Iceberg Basics
In my recent post I tried explaining how different data collection mechanisms are available and how due to modern day requirement, modern data lakes were formed. Iceberg is one such solution that came out really strong.
What is Apache ICEBERG?
Apache Iceberg is an open table format for huge analytic datasets. Iceberg adds tables to Trino and Spark that use a high-performance format that works just like a SQL table. With special emphasis on
- User Experience
- Reliability and Performance &
- Open Standards
What makes it special is its unique table design for big data.
This is explained brilliantly and covered well in the recent blog titled “Apache Iceberg: A Different Table Design for Big Data” by Susan Hall. It explains why Apache Iceberg emerged from the Apache Software Foundation‘s incubator as a top-level project last May (2020).
Apache Iceberg is still evolving but this is how it fits the current comparison matrix with similar solutions.
Installation
Install on MacOS using Homebrew
brew install --cask iceberg
Updating Homebrew...
==> Auto-updated Homebrew!
Updated 2 taps (homebrew/core and homebrew/cask).
==> New Formulae
rdkit
==> Updated Formulae
Updated 18 formulae.
==> Updated Casks
Updated 13 casks.
==> Downloading http://s.sudre.free.fr/Software/files/Iceberg.dmg
######################################################################## 100.0%
Warning: No checksum defined for cask 'iceberg', skipping verification.

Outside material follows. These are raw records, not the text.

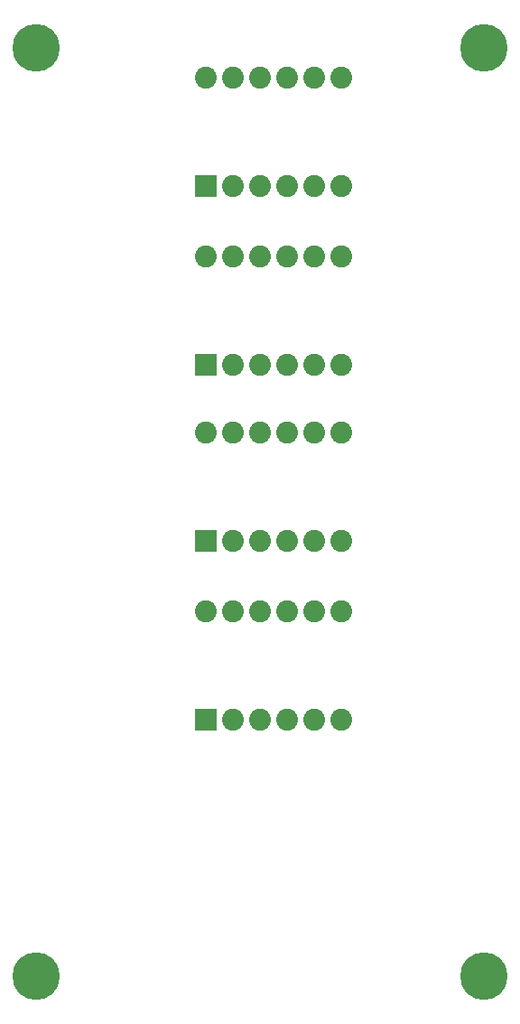
<source format=gts>
G04 #@! TF.FileFunction,Soldermask,Top*
%FSLAX46Y46*%
G04 Gerber Fmt 4.6, Leading zero omitted, Abs format (unit mm)*
G04 Created by KiCad (PCBNEW 4.0.2-stable) date 16-09-14 19:39:03*
%MOMM*%
G01*
G04 APERTURE LIST*
%ADD10C,0.100000*%
%ADD11R,2.051000X2.051000*%
%ADD12C,2.051000*%
%ADD13C,4.464000*%
G04 APERTURE END LIST*
D10*
D11*
X136906000Y-111012000D03*
D12*
X139446000Y-111012000D03*
X141986000Y-111012000D03*
X144526000Y-111012000D03*
X147066000Y-111012000D03*
X149606000Y-111012000D03*
X149606000Y-100852000D03*
X147066000Y-100852000D03*
X144526000Y-100852000D03*
X141986000Y-100852000D03*
X139446000Y-100852000D03*
X136906000Y-100852000D03*
D11*
X136906000Y-60974000D03*
D12*
X139446000Y-60974000D03*
X141986000Y-60974000D03*
X144526000Y-60974000D03*
X147066000Y-60974000D03*
X149606000Y-60974000D03*
X149606000Y-50814000D03*
X147066000Y-50814000D03*
X144526000Y-50814000D03*
X141986000Y-50814000D03*
X139446000Y-50814000D03*
X136906000Y-50814000D03*
D11*
X136906000Y-77738000D03*
D12*
X139446000Y-77738000D03*
X141986000Y-77738000D03*
X144526000Y-77738000D03*
X147066000Y-77738000D03*
X149606000Y-77738000D03*
X149606000Y-67578000D03*
X147066000Y-67578000D03*
X144526000Y-67578000D03*
X141986000Y-67578000D03*
X139446000Y-67578000D03*
X136906000Y-67578000D03*
D11*
X136906000Y-94248000D03*
D12*
X139446000Y-94248000D03*
X141986000Y-94248000D03*
X144526000Y-94248000D03*
X147066000Y-94248000D03*
X149606000Y-94248000D03*
X149606000Y-84088000D03*
X147066000Y-84088000D03*
X144526000Y-84088000D03*
X141986000Y-84088000D03*
X139446000Y-84088000D03*
X136906000Y-84088000D03*
D13*
X163000000Y-135000000D03*
X163000000Y-48000000D03*
X121000000Y-48000000D03*
X121000000Y-135000000D03*
M02*

</source>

==> Installing Cask iceberg
==> Running installer for iceberg; your password may be necessary.
Package installers may write to any location; options such as `--appdir` are ignored.
Password:
installer: Package name is Iceberg
installer: Installing at base path /
installer: The install was successful.
installer: The install requires restarting now.
? iceberg was successfully installed!